=== Given data ===
Segment Open

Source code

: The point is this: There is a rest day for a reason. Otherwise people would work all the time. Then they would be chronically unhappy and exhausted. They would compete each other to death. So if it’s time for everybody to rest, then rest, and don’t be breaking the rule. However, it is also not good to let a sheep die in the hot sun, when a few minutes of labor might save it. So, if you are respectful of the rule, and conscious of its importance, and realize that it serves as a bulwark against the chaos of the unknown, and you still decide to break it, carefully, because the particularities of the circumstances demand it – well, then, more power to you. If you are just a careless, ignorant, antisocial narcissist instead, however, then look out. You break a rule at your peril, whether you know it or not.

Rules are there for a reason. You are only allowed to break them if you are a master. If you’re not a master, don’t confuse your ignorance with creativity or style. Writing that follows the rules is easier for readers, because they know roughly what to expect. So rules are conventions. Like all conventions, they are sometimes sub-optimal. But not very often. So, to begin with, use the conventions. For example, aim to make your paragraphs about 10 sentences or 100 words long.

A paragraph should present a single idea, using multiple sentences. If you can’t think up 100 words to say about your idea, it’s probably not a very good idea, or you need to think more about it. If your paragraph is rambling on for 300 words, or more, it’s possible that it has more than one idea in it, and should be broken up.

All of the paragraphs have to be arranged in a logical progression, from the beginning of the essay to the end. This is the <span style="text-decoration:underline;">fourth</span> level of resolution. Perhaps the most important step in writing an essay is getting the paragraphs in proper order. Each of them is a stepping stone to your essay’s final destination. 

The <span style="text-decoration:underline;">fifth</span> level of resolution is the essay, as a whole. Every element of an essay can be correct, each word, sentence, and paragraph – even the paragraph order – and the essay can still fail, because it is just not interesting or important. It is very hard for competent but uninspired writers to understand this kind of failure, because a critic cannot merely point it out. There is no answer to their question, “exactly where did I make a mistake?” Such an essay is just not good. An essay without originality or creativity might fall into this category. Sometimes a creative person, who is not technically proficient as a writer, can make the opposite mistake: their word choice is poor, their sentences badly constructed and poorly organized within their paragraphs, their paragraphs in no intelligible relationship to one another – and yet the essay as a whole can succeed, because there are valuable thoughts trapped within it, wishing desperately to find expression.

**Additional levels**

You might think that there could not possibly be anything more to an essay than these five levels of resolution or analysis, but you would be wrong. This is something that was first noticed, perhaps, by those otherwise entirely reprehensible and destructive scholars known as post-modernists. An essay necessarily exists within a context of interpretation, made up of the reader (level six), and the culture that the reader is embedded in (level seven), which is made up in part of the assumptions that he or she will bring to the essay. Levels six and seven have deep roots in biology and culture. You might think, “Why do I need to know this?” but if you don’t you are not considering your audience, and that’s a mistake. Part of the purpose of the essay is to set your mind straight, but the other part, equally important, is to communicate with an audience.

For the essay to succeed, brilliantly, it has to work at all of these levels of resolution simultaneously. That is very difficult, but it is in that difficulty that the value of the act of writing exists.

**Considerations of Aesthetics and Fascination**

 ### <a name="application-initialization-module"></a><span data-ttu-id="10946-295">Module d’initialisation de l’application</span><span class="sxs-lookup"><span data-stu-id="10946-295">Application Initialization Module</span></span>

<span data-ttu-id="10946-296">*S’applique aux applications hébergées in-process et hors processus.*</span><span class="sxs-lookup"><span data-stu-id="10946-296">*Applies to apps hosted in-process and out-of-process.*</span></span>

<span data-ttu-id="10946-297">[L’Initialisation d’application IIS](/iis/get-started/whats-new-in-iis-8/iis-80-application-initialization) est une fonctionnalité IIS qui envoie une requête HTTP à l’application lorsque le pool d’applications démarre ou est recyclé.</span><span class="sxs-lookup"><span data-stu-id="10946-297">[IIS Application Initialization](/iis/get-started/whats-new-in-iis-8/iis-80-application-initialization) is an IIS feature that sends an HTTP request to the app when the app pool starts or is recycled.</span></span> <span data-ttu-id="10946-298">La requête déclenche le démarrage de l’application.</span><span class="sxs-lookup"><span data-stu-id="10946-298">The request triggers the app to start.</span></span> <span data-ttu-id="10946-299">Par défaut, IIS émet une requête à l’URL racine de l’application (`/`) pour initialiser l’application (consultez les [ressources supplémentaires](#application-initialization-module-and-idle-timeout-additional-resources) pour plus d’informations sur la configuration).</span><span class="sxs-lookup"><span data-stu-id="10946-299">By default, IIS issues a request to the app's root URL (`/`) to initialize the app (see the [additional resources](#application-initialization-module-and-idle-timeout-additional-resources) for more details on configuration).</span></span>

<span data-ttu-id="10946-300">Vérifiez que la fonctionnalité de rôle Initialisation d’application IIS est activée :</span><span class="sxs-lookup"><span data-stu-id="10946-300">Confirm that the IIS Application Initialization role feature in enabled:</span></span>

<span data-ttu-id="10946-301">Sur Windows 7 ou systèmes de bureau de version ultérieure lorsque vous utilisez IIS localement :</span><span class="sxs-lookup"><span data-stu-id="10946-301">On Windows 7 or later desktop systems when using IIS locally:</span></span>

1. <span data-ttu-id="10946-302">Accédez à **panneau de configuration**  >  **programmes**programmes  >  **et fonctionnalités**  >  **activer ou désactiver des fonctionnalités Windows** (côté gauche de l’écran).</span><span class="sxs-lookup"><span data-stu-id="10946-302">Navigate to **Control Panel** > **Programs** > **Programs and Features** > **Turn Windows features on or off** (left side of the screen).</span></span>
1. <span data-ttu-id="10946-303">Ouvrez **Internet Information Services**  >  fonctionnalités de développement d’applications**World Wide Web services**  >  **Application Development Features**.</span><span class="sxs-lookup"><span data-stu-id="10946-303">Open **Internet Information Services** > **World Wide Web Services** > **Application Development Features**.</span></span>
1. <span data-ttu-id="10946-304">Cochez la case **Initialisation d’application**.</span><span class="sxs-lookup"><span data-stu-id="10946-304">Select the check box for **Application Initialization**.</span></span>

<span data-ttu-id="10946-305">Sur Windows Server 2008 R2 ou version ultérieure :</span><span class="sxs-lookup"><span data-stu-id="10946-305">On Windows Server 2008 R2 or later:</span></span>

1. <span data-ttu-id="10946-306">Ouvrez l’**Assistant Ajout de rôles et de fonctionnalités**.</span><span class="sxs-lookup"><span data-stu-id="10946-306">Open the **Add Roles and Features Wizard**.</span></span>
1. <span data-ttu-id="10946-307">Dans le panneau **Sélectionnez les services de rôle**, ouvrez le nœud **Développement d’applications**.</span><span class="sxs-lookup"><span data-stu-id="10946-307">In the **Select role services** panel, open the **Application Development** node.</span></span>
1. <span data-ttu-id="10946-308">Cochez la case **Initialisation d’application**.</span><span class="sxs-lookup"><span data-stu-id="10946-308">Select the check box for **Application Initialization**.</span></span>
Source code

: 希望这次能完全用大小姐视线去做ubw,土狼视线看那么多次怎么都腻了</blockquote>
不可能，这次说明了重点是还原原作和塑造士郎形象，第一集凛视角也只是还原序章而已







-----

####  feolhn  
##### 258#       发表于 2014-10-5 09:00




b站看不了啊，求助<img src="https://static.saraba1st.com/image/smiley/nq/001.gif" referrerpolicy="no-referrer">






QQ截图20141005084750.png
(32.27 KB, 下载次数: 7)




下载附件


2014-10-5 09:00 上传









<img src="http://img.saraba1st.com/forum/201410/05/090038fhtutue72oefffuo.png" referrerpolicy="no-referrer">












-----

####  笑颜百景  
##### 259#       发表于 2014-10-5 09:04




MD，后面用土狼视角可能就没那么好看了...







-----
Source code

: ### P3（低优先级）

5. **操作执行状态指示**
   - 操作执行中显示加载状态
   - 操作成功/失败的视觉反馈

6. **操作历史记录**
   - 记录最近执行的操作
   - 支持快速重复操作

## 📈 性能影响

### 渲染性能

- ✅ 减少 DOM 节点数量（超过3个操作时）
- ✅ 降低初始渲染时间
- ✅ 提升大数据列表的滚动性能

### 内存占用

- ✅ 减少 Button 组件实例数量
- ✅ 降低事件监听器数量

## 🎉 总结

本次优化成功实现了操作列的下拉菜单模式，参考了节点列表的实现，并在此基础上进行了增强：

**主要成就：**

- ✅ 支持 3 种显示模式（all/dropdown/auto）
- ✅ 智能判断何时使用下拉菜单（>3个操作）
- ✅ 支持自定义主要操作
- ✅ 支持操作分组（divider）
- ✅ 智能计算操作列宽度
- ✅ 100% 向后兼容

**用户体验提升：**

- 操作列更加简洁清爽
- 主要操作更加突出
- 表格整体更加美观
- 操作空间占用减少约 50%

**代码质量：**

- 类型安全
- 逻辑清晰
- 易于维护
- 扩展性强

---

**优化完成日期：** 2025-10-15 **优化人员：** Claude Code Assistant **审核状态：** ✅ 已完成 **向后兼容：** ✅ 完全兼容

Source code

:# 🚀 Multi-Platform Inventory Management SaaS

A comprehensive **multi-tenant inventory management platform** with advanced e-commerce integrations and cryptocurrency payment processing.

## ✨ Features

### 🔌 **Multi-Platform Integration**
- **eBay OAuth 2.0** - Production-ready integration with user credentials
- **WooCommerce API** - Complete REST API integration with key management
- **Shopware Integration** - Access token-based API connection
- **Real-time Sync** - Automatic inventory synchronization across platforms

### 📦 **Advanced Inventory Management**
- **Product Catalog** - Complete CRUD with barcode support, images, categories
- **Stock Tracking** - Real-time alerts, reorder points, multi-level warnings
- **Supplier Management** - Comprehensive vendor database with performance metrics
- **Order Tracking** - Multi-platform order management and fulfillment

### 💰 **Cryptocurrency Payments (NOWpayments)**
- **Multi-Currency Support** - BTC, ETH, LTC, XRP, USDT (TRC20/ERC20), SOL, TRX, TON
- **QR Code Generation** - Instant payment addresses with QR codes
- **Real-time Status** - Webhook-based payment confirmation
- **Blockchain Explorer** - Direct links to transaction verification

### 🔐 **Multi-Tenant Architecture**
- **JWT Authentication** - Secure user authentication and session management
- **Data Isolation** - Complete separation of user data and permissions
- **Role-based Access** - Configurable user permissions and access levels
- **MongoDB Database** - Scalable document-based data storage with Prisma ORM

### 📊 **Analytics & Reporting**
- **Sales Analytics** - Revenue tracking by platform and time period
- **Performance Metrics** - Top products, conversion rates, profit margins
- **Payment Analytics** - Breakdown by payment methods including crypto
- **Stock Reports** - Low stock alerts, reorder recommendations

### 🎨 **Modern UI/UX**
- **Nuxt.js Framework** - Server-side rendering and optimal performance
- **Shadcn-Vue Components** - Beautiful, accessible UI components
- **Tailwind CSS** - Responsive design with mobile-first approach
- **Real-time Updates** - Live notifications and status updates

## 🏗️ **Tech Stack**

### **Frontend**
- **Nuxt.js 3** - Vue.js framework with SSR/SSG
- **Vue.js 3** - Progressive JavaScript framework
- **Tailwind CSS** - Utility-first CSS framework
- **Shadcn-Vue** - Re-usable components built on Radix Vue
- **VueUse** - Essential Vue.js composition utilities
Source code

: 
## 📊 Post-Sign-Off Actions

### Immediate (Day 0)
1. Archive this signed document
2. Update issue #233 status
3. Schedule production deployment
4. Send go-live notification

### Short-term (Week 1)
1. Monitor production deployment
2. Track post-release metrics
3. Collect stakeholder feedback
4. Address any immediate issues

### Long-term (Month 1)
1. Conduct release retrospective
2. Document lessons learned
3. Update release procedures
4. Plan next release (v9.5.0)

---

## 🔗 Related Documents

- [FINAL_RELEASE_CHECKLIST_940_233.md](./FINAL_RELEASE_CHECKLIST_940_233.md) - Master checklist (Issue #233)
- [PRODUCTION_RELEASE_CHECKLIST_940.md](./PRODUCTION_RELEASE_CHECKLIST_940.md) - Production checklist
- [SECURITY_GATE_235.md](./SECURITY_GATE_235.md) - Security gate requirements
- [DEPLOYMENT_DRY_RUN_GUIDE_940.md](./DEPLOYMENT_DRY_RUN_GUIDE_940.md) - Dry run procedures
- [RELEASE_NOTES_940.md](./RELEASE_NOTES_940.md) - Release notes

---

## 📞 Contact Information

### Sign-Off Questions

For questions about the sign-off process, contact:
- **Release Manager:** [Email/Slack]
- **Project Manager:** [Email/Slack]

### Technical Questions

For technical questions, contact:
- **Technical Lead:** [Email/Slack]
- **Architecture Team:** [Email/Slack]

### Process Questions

Segment Closed

=== Problem description ===
Reproduce verbatim the part of the entries that opens at their first line and closes with the line containing "All of the paragraphs", including both of those lines.

=== Answer to the exercise ===
Source code

: The point is this: There is a rest day for a reason. Otherwise people would work all the time. Then they would be chronically unhappy and exhausted. They would compete each other to death. So if it’s time for everybody to rest, then rest, and don’t be breaking the rule. However, it is also not good to let a sheep die in the hot sun, when a few minutes of labor might save it. So, if you are respectful of the rule, and conscious of its importance, and realize that it serves as a bulwark against the chaos of the unknown, and you still decide to break it, carefully, because the particularities of the circumstances demand it – well, then, more power to you. If you are just a careless, ignorant, antisocial narcissist instead, however, then look out. You break a rule at your peril, whether you know it or not.

Rules are there for a reason. You are only allowed to break them if you are a master. If you’re not a master, don’t confuse your ignorance with creativity or style. Writing that follows the rules is easier for readers, because they know roughly what to expect. So rules are conventions. Like all conventions, they are sometimes sub-optimal. But not very often. So, to begin with, use the conventions. For example, aim to make your paragraphs about 10 sentences or 100 words long.

A paragraph should present a single idea, using multiple sentences. If you can’t think up 100 words to say about your idea, it’s probably not a very good idea, or you need to think more about it. If your paragraph is rambling on for 300 words, or more, it’s possible that it has more than one idea in it, and should be broken up.

All of the paragraphs have to be arranged in a logical progression, from the beginning of the essay to the end. This is the <span style="text-decoration:underline;">fourth</span> level of resolution. Perhaps the most important step in writing an essay is getting the paragraphs in proper order. Each of them is a stepping stone to your essay’s final destination. 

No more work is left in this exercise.